Liberté, égalité, muscidé

Dès son éclosion, Georges Lamouche se différencie de ses frères. Il n’est encore qu’un asticot inexpérimenté mais sent d’instinct ce qui le distingue de ses semblables. D’ailleurs, alors que sa parentèle atteint un imago définitif, lui continue à grandir sans se préoccuper du qu’en dira-t-on. Il atteint la taille respectable pour un diptère de sept empans et demi. L’ostracisme dont fait preuve envers lui sa propre espèce le prépare à affronter celle des hommes. 
Il apprend simultanément à parler et vrombir, bilinguisme presque naturel qui lui ouvrira bien des portes. Au lycée, c’est un élève brillant – il remporte haut la main la coupe interscolaire de tennis de table, aidé en cela par ses quatre mains (cette victoire compense sa peur atavique de l’eau qui l’empêche de concourir en natation). Malgré l’opposition de certains parents d’élèves réactionnaires, il dirige le journal estudiantin de l’établissement : « B(u)zzz ». Né simplement La Mouche, il se donne Georges pour prénom, peut-être pour profiter de sa royale influence. 

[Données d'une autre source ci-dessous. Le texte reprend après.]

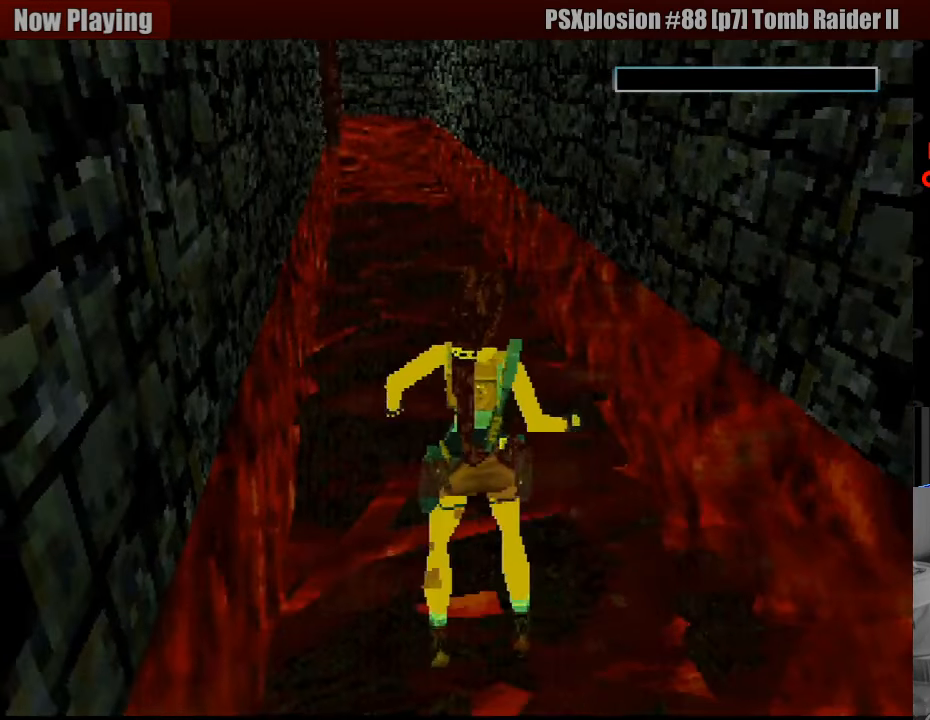
{"buttons": [], "events": [[100, "DPAD_UP", "up"], [500, "CROSS", "up"]]}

C’est sans doute ce destin unique qui lui confère un sens aigu de la justice et, surtout, du respect de l’individualité. Il s’engage donc très tôt dans la vie civique, combattant notamment au nom de toutes les minorités, même quand celles-ci le désavouent. Jeune mouche, il connaît une notoriété locale en sauvant un adolescent suicidaire qui s’est jeté du douzième étage : d’un coup d’aile, il le cueille en plein vol et le dépose à terre. Suite à cet exploit, il est élu maire de sa commune et, sous l’insistance des siens, promulgue un édit interdisant de ramasser les crottes de chien. 
Il poursuit une carrière politique mouvementée, semée d’embûches et de détracteurs, jusqu’à atteindre le poste de président du sénat qu’il occupera avec panache en tant que Grand Drosophile. Remarqué par le premier ministre, il intègre son cabinet, serre quelques mains, transmet autant de maladies et obtient rapidement le portefeuille de l’intégration nationale et animale. 
Un bref scandale de coprophilie ne parvient pas à étouffer son influence. Il mène campagne et, malgré les slogans adverses (« Dites m… à la mouche ! », « Une tapette pour la mouche ! »), évince ses rivaux aux élections et devient la première mouche président de la république. Du haut de son mètre cinquante, il est – à une exception près – le plus petit président français, ce qui ne l’empêche pas d’utiliser ses six pattes avec énergie pour le bienfait de ses concitoyens. Il s’attelle notamment à légiférer sur le mariage inter-espèces malgré l’opposition de certains membres de son propre clan. 
À l’aube de ce qui aurait pu être son second mandat, il s’éprend de la blonde actrice Tara Musca ; elle lui donnera une larve qui mourra malheureusement avant de devenir pupe. Cette tragédie accompagne le déclin de sa carrière politique ; il reçoit un colis piégé contenant une plante carnivore et échappe de peu à un attentat au gaz insecticide perpétré par le RAID (Régiment Anti-Insecte Diptère) qui le laisse l’aile pendante et la facette oculaire terne. Il meurt quelques mois plus tard à l’Asile des Invertébrés, pris à parti par un gang de punaises ou, selon certains de ses biographes, étouffé par son ennemi de toujours : Spiderman.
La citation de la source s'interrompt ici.